Martin Chase: I went up to her after one of the scenes and I pulled her aside and I said ‘You’ve always been a movie star, but now you’re an actress.’ She beamed. She’s, like, ‘Really?’ and she hugged me. She knew it. See, Whitney, above anything, was a pro. [Since childhood] she was in the studio with [her mother] Cissy, with Elvis [Presley], with Aretha [Franklin’, and she knew everybody. And for all the craziness that would go on, she had great instincts: she knew when she was on, she knew when she was off. I used to watch her – it’s funny: when I first started working with her, she would sit in her trailer and she would watch her old performances, and at first I was like ‘Really?’ But she studied them. What she did right, what she did wrong. What she could improve on. She was a pro. So she knew. She knew. She knew she was great.

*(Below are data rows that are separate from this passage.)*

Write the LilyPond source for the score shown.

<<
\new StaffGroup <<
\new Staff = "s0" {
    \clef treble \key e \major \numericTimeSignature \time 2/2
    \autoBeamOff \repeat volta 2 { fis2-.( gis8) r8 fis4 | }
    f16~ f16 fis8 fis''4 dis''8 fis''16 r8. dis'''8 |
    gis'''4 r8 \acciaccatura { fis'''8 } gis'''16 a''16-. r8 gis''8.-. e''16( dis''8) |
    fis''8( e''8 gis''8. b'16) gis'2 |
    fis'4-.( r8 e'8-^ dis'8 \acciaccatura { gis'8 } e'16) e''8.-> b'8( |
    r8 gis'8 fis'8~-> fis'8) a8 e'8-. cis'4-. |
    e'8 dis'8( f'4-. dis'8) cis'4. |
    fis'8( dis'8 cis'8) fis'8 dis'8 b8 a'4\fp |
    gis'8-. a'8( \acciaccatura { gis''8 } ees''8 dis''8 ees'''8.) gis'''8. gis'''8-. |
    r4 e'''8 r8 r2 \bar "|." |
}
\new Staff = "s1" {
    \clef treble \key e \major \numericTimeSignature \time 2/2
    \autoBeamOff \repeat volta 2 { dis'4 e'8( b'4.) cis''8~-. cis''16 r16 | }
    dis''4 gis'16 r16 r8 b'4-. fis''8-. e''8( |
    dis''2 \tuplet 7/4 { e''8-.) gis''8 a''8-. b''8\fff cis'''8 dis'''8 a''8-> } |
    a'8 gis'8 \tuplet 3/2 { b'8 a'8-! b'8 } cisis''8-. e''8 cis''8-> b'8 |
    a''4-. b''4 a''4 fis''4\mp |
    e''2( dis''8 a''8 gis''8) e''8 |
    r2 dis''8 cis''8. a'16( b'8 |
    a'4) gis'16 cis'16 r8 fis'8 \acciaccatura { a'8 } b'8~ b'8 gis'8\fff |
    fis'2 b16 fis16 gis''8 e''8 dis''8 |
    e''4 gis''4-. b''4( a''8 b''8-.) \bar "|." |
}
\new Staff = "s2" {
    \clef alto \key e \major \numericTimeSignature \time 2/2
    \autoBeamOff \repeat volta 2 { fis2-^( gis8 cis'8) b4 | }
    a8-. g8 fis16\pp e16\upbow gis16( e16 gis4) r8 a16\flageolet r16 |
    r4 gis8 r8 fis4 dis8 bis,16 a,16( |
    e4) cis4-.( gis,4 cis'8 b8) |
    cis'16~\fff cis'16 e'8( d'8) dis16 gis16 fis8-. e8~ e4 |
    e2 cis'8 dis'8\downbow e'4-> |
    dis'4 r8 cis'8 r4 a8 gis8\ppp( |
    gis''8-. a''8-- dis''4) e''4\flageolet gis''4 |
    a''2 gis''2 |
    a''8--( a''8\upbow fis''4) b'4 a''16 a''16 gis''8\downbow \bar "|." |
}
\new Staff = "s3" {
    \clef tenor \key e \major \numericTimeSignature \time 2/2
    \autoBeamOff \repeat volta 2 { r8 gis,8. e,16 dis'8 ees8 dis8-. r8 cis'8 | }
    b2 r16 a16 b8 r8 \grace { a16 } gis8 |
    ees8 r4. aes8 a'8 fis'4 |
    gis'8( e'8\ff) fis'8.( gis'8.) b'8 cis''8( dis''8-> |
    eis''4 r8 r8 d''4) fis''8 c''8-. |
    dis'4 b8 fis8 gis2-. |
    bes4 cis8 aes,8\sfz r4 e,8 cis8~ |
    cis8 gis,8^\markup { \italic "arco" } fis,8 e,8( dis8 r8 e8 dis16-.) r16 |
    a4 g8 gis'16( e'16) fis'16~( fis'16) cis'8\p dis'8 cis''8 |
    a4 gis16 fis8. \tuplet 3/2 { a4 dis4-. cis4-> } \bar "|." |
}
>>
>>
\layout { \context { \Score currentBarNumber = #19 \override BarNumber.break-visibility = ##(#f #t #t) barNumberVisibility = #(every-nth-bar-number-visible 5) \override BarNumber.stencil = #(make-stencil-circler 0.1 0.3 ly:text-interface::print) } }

Akil: After the movie, she whispered in my ear ‘We have to do this again.’ And I said ‘Yes, we will.’ So I thought I she was headed toward doing another movie with me. Seriously, I thought she was proud of the work she did, and excited about the work she did, and I know that she was swimming every day and was ready to go get it done. So that’s what I thought she was going to do. I was looking forward to her next movie, and hoping it would be mine.

Martin Chase:
Whitney singing “Eye on the Sparrow” was just in the moment…We were all in tears. And honestly, it was that combination of…her voice was not what it once was, but it carried a gravity and the richness of a life lived that made the emotion of it all the more real and compelling and it was a beautiful moment.
 
Ejogo: I feel like we caught something that's such like a goodbye gift wrapped in this perfect bow that is so profound on levels that maybe she wasn't even aware while she was making it that she was delivering. And now with her passing it just becomes even more intense for me.

Martin Chase: For me, personally, when I’ve sorted through everything, this is my gift to her, that this will be how people remember her. Not the funky pictures of her coming out of nightclubs or some of the other parts of her life, but to see her beautiful and happy and to remember how talented she was.